* WRITTEN REQUEST 1: According to the passage on aviation market competition, which countries have forgone fully liberalized ASAs with the countries of the carriers from the United Arab Emirates, Qatar, Singapore and Panama?
* WRITTEN REQUEST 2: Reproduce the passage on aviation market competition starting with "Competition concerns that" and going on through "public service ones.".
* WRITTEN REQUEST 3: Carry on the passage on aviation market competition from the point at which it stops.

* SOURCE EXTRACT:
◆ ◆ ◆

In the absence of a common definition of a level playing field, geographic advantages and variance in national laws on issues such as labour and taxation and regulations in the aviation field, such as environmental limits on the use of airports, some governments tend to become more protectionist when they perceive that the interests of some of their national stakeholders are negatively affected by an open market. Thus, for example, in the case of the carriers from the United Arab Emirates, Qatar, Singapore and Panama, we have seen a number of countries, including Germany, Belgium, France and Canada, forego fully liberalised ASAs with those countries because markets were unevenly distributed, i.e. carriers from small countries from a traffic-generating perspective at the crossroads of aviation are able to access a far larger market base than foreign carriers operating services into this crossroad. As a result, there is a deadweight loss to society as carriers are willing to supply more capacity in those markets but are restricted from doing so by the regulatory authorities.

In addition, the success of state-owned air carriers has raised significant concerns regarding state subsidies and its result on competition with the private sector. Concerns raised regarding these carriers are quite similar to general concerns regarding the effect of State-Owned Enterprises (SOEs) on the competitive landscape. Due to their privileged position, SOEs may negatively affect competition and it is therefore important to ensure that, to the greatest extent possible, they are subject to similar competition disciplines as private enterprises, while still fulfilling the public service obligations that justified the need for them to be state-owned (OECD, 2009).

Competition concerns that arise in relation to the conduct of SOEs may vary depending on the form in which the state exercises its control over them and whether they occupy monopoly positions or actively compete in a market with private entities. There is also the question of their public service obligation and the need to sometimes cross-subsidise their activities, using income from the competitive activities to help sustain the public service ones.

◆ ◆ ◆

* SUPPLIED DATA:
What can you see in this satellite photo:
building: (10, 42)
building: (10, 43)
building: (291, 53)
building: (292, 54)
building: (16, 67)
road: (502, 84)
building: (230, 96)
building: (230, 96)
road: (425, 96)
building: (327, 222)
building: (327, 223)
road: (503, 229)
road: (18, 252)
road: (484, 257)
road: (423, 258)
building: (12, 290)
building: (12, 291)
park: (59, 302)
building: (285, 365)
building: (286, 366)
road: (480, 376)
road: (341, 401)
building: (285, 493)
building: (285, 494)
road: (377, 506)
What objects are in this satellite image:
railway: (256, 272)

◆ ◆ ◆

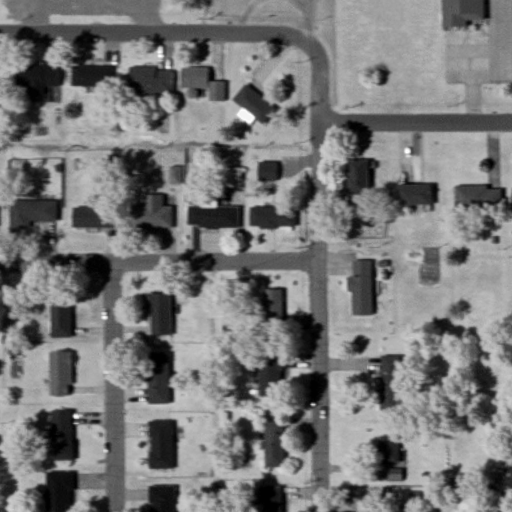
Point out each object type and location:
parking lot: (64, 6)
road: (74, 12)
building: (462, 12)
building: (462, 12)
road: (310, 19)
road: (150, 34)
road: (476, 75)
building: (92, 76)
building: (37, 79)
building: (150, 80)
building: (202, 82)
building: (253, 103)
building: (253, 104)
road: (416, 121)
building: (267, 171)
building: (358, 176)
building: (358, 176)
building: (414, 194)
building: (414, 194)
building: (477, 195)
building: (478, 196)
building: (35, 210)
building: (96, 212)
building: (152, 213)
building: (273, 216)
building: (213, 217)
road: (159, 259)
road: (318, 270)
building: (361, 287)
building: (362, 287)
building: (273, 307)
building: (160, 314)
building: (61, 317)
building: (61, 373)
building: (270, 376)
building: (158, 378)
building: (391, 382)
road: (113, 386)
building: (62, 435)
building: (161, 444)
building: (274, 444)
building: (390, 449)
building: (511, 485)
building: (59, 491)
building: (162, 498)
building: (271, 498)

◆ ◆ ◆

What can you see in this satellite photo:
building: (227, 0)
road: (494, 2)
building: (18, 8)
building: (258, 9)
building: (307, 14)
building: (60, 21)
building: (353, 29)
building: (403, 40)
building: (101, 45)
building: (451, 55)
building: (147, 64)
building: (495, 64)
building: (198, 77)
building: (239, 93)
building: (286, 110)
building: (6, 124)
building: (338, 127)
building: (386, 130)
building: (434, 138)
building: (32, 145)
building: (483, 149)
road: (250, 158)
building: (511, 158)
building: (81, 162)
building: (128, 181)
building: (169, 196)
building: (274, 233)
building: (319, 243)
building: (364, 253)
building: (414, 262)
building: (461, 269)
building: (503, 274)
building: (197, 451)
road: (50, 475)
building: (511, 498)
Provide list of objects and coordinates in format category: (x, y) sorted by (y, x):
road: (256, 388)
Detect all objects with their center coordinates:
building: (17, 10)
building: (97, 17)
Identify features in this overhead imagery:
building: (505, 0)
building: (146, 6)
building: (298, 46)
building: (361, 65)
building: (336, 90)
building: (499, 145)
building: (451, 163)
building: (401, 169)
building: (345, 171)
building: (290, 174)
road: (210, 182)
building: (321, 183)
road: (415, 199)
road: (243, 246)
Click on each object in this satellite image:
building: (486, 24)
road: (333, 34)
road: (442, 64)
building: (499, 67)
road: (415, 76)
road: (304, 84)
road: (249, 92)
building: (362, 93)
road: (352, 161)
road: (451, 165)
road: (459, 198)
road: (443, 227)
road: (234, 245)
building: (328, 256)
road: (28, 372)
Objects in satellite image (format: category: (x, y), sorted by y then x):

◆ ◆ ◆

* RIGHT ANSWER 1: Germany, Belgium, France and Canada, among others.

* RIGHT ANSWER 2:
Competition concerns that arise in relation to the conduct of SOEs may vary depending on the form in which the state exercises its control over them and whether they occupy monopoly positions or actively compete in a market with private entities. There is also the question of their public service obligation and the need to sometimes cross-subsidise their activities, using income from the competitive activities to help sustain the public service ones.

* RIGHT ANSWER 3:
A marked difference with the sixth freedom state-owned airlines, which are causing a call for less liberalisation, is that they have little or no domestic public service obligation, save perhaps from making their home airport a global hub. They are state-owned not because of the need to deliver some unprofitable services, but more as a reflection of the important role state ownership plays in these countries’ economic model.

Thus, the success enjoyed by air carriers which have greatly benefitted from liberalisation by being able to establish themselves as global carriers despite a very small home market may also turn into a threat of liberalisation. Partnership for Open & Fair Skies (2015) called for the United States to re-open its openskies agreements with both the UAE and Qatar in order to limit what they deem to be subsidised capacity. Such a precedent could encourage other countries to also impose limits on traffic rights for countries whose carriers are subsidised or deemed to be, which could contribute to liberalisation receding. It would also constitute a major departure from a 25-year US policy which has spearheaded open skies and liberalisation across the world.

Even when no state subsidies are involved, the perception of an unlevel playing field can be a threat to liberalisation. For example, in the Norwegian Air International case discussed earlier in this chapter, the response to accusations of social dumping of introducing flags of convenience to aviation has been withholding a decision to allow it to fly more routes between the EU and the United States. NAI’s actions, in line with Ireland’s legal requirements, are seen by US carriers and organised labour as distorting the marketplace and as a response have pressured the US government to limit traffic rights.